In one sense, the sluggish recovery of persons with disabilities so long after the recession ended reflects similar experiences among other workers on the fringes of the labor market. Workers who are 25 years and older and have less than a high school diploma, for instance, saw their labor-force participation start rising again only in 2015.

But the upturn in 2015 follows a longer-term trend of falling employment and labor-force participation among people with disabilities, said Richard Burkhauser, an economist at Cornell University and the University of Texas at Austin. A separate 2015 report from the nonpartisan think tank the American Institutes for Research found that labor force participation and employment rates among people with disabilities have steadily fallen since 2001, from 25% to less than 17% among workers aged 21-65. Mr. Burkhauser attributes that decline to a “tremendous increase” in the share of workers with disabilities who receive disability insurance, which rose to 9 million people as of 2014, up from 5.3 million people in 2001. That discourages them from working, he said, with people using the disability insurance program as “a long-term unemployment program.”

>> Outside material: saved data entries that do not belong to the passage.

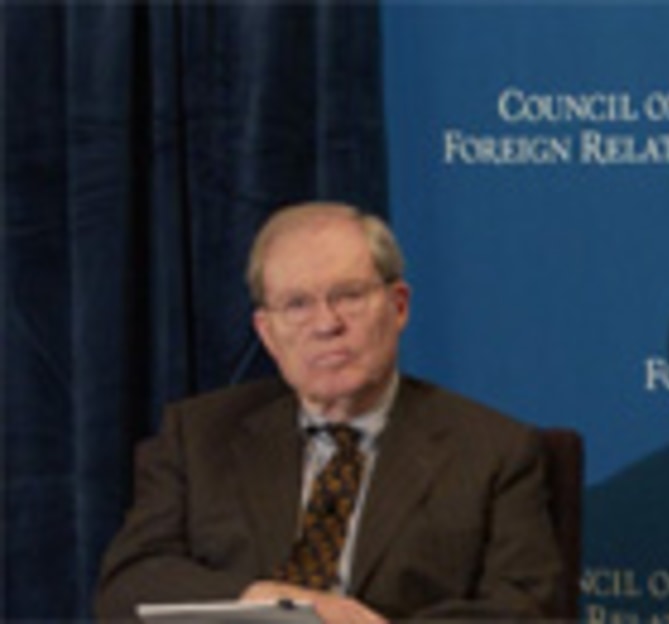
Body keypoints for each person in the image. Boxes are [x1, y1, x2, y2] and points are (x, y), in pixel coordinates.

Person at [95, 202, 564, 622]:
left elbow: (526, 609)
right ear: (267, 331)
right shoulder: (198, 436)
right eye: (297, 304)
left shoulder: (492, 450)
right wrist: (259, 600)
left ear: (398, 306)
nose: (326, 324)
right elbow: (128, 586)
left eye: (350, 296)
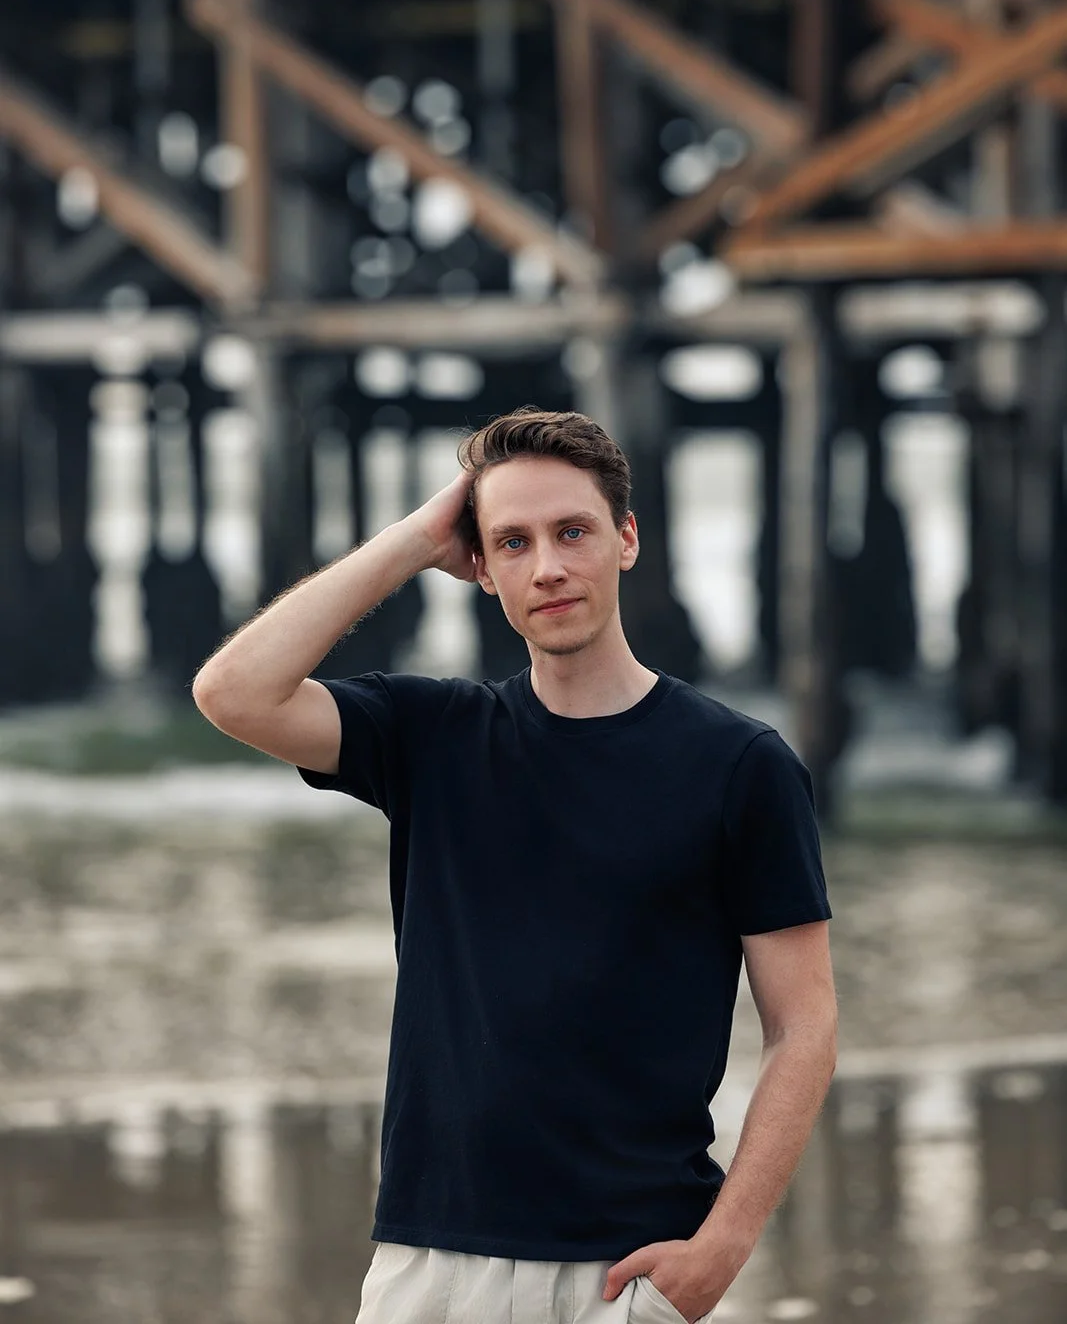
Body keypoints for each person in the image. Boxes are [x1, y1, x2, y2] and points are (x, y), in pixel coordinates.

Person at [193, 406, 837, 1324]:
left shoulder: (740, 765)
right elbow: (232, 692)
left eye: (572, 531)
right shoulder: (432, 736)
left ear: (626, 539)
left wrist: (722, 1246)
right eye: (512, 542)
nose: (548, 567)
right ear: (482, 571)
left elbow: (804, 1024)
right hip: (430, 1258)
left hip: (629, 1264)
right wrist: (416, 540)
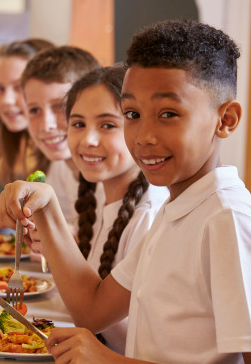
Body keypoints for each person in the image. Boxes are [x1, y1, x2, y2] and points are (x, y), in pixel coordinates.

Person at [0, 20, 251, 363]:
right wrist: (46, 208)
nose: (143, 136)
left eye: (168, 113)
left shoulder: (226, 218)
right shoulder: (178, 208)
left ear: (225, 120)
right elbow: (92, 309)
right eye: (133, 114)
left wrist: (108, 360)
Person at [63, 65, 171, 353]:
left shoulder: (149, 214)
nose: (88, 139)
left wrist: (54, 238)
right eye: (77, 124)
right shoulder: (98, 194)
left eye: (107, 125)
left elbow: (135, 341)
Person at [20, 45, 101, 229]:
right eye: (34, 110)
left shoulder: (110, 178)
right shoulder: (61, 166)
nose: (46, 124)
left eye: (60, 106)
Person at [0, 38, 54, 186]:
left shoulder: (63, 158)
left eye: (19, 87)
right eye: (0, 88)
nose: (6, 100)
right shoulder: (25, 149)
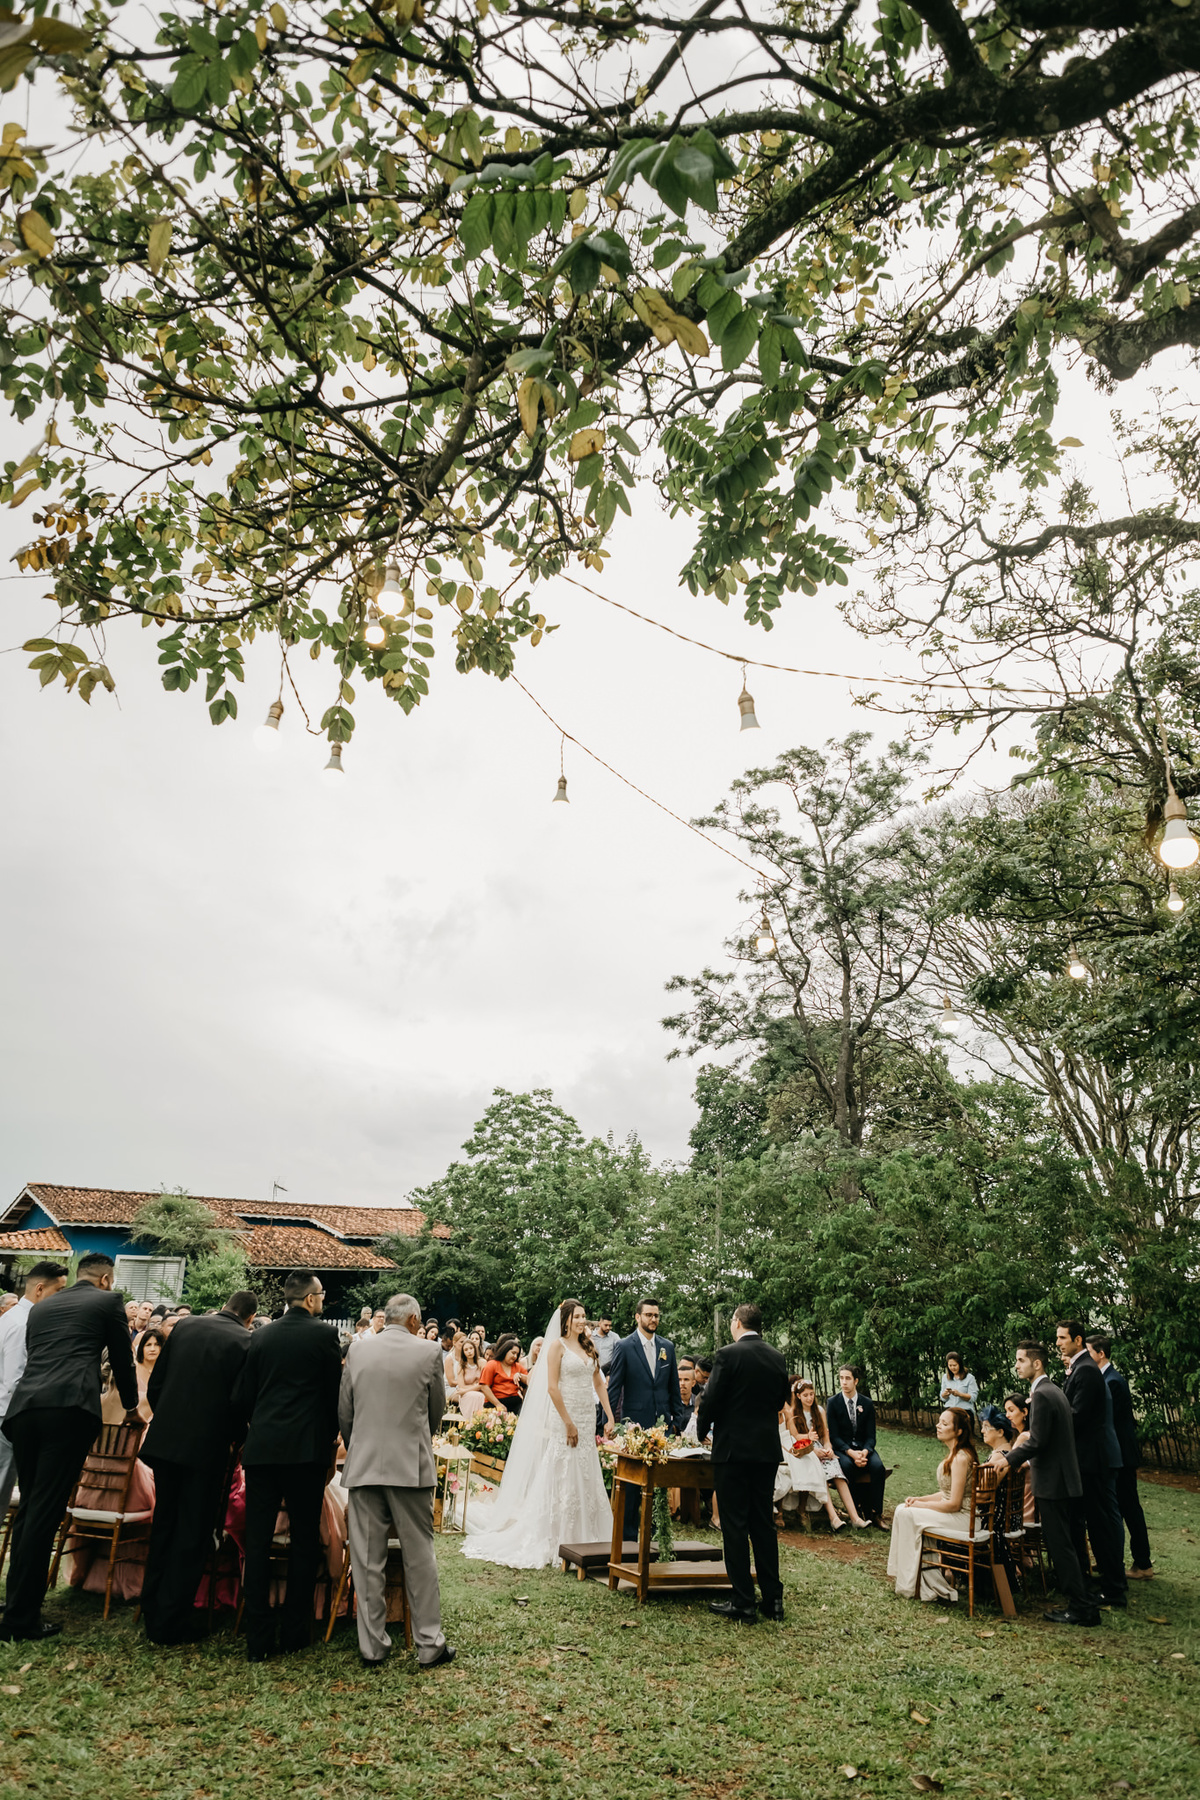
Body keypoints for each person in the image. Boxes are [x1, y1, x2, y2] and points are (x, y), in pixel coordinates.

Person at [1, 1251, 139, 1642]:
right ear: (106, 1280)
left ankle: (15, 1605)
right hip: (68, 1409)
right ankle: (19, 1621)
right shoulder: (108, 1301)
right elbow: (123, 1359)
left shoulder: (41, 1307)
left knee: (30, 1509)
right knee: (45, 1512)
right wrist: (130, 1407)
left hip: (25, 1410)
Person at [338, 1293, 454, 1669]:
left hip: (365, 1464)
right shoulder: (428, 1352)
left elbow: (345, 1411)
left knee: (367, 1558)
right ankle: (428, 1643)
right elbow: (436, 1410)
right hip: (410, 1466)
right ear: (415, 1321)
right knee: (419, 1556)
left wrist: (361, 1444)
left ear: (385, 1318)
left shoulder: (358, 1351)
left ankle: (372, 1646)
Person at [232, 1270, 342, 1662]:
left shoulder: (259, 1335)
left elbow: (244, 1396)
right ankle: (296, 1631)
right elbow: (333, 1398)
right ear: (311, 1300)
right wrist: (329, 1442)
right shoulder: (325, 1336)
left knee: (258, 1541)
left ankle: (258, 1637)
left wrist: (257, 1426)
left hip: (262, 1449)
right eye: (322, 1295)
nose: (323, 1300)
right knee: (304, 1541)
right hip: (306, 1451)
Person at [138, 1289, 258, 1646]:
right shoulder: (245, 1342)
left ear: (225, 1307)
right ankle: (171, 1622)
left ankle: (151, 1607)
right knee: (192, 1534)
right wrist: (235, 1439)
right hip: (205, 1450)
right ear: (250, 1317)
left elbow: (157, 1384)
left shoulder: (186, 1327)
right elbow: (240, 1402)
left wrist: (168, 1420)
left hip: (165, 1442)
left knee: (165, 1525)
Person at [463, 1299, 615, 1569]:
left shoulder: (588, 1347)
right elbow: (552, 1388)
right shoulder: (557, 1346)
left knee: (586, 1468)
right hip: (564, 1415)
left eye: (584, 1316)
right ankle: (556, 1534)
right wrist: (567, 1421)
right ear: (566, 1319)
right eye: (577, 1316)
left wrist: (610, 1414)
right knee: (563, 1468)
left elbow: (599, 1383)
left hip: (587, 1414)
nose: (582, 1321)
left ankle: (588, 1535)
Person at [696, 1303, 789, 1623]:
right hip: (765, 1451)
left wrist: (700, 1427)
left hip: (733, 1452)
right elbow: (779, 1401)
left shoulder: (728, 1354)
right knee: (763, 1523)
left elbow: (711, 1398)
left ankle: (743, 1601)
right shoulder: (777, 1357)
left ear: (737, 1323)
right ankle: (773, 1601)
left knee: (734, 1525)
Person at [1006, 1340, 1098, 1625]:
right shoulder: (1054, 1389)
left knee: (1061, 1547)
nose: (1017, 1365)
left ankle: (1081, 1608)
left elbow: (1038, 1441)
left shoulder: (1044, 1395)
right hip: (1066, 1480)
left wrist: (1007, 1459)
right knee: (1070, 1544)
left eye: (1021, 1360)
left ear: (1037, 1363)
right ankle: (1085, 1601)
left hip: (1053, 1483)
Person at [1056, 1319, 1126, 1606]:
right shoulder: (1083, 1368)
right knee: (1096, 1523)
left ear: (1077, 1340)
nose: (1059, 1343)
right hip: (1090, 1459)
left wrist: (1047, 1417)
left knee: (1100, 1525)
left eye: (1062, 1338)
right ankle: (1104, 1580)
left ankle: (1113, 1589)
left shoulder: (1085, 1371)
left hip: (1094, 1460)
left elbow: (1076, 1416)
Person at [886, 1409, 979, 1603]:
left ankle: (912, 1582)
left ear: (959, 1431)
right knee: (902, 1509)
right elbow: (946, 1493)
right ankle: (913, 1579)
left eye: (945, 1424)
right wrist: (921, 1499)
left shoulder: (961, 1458)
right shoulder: (954, 1454)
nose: (938, 1426)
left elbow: (954, 1503)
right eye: (939, 1422)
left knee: (907, 1514)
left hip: (965, 1518)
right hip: (956, 1512)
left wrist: (921, 1506)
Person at [0, 1261, 69, 1518]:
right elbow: (15, 1380)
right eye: (59, 1291)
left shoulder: (18, 1318)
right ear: (40, 1289)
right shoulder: (21, 1324)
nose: (62, 1298)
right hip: (8, 1416)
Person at [1087, 1333, 1153, 1580]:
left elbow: (1106, 1421)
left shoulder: (1112, 1381)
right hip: (1118, 1454)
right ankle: (1113, 1559)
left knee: (1128, 1508)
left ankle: (1142, 1564)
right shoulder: (1107, 1379)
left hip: (1122, 1455)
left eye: (1089, 1352)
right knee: (1122, 1507)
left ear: (1100, 1354)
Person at [778, 1378, 870, 1530]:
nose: (809, 1398)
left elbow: (826, 1437)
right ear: (799, 1396)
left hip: (821, 1448)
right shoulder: (793, 1412)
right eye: (806, 1395)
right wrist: (813, 1450)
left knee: (838, 1476)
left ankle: (855, 1517)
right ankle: (833, 1517)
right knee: (822, 1474)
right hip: (805, 1450)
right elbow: (794, 1436)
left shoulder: (819, 1411)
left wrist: (828, 1449)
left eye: (812, 1394)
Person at [605, 1299, 688, 1434]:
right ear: (638, 1317)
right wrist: (607, 1421)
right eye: (648, 1315)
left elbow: (674, 1387)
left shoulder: (667, 1346)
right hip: (634, 1425)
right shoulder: (624, 1347)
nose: (653, 1319)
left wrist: (677, 1424)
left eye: (656, 1315)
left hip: (664, 1426)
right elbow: (614, 1388)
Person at [826, 1365, 885, 1526]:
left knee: (878, 1467)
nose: (843, 1382)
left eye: (848, 1378)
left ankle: (876, 1513)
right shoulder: (833, 1402)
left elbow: (871, 1436)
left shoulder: (866, 1403)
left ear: (856, 1381)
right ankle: (856, 1510)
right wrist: (850, 1453)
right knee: (846, 1466)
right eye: (841, 1378)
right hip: (843, 1449)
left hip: (864, 1448)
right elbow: (834, 1436)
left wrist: (865, 1452)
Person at [479, 1336, 527, 1415]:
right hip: (495, 1402)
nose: (515, 1356)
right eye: (513, 1353)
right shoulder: (492, 1364)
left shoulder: (518, 1367)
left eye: (517, 1354)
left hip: (515, 1403)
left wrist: (520, 1375)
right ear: (505, 1351)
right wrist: (498, 1404)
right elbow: (484, 1387)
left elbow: (529, 1381)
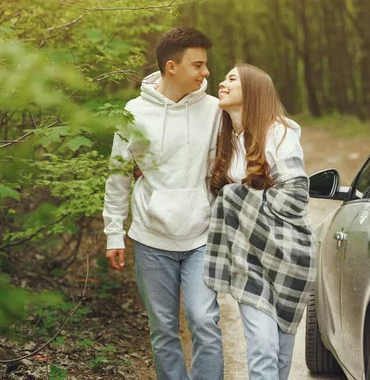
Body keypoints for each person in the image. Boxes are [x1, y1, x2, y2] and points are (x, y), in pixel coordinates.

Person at [102, 27, 223, 380]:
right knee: (164, 329)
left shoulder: (214, 109)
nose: (206, 73)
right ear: (172, 66)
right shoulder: (135, 112)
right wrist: (114, 233)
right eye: (198, 65)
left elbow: (222, 170)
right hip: (152, 237)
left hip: (201, 235)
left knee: (204, 320)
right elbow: (118, 175)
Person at [205, 63, 317, 380]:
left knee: (281, 351)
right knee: (264, 346)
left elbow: (295, 196)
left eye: (231, 79)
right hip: (246, 257)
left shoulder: (278, 135)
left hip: (288, 254)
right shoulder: (224, 139)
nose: (221, 83)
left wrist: (236, 196)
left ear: (252, 91)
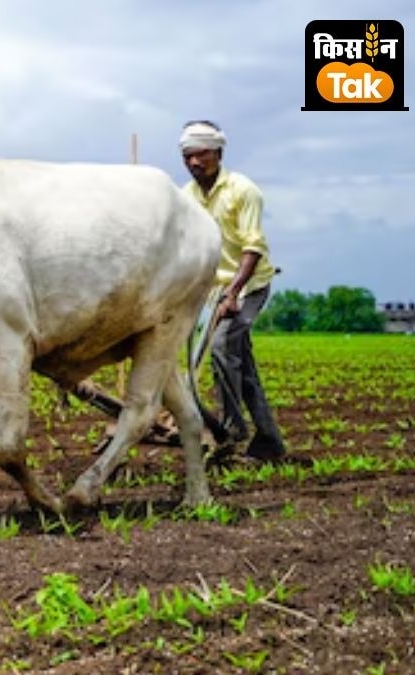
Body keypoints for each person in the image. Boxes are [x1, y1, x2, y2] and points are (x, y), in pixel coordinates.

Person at [179, 120, 287, 462]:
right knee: (242, 366)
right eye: (188, 156)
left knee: (223, 348)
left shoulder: (243, 190)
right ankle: (268, 441)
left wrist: (233, 294)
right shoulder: (186, 197)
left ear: (219, 153)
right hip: (214, 289)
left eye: (202, 154)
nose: (195, 162)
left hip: (250, 284)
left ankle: (231, 428)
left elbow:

Even if 2015 marks the beginning of a turnaround, persons with a disability still work at rates vastly lower than their non-disabled counterparts, who are about 3.7 times more likely to be employed, the new Labor Department report said. In 2015, 17.5% of persons with a disability 16 and over were employed, while 65% of the non-disabled population was employed. However, the population with disabilities is generally an older group, with nearly half –47%– aged 65 or over, three times the rate of those without disabilities. And they are less likely to have completed a bachelor’s degree or higher.

Disability experts caution that the employment experiences differ widely depending on the type of disability. For example, people with cognitive disabilities were employed at less than half the rate of those with vision or hearing disabilities. AIR researcher Michelle Yin, who co-authored the 2015 report, said that policies intended to facilitate hiring disabled workers needed to factor in their broad range of needs and experiences.

“In an uncertain job market, policies that do not address the needs and opportunities of people with specific types of disabilities will not be sustainable, as these individuals weigh guaranteed benefits against an uncertain future,” she said.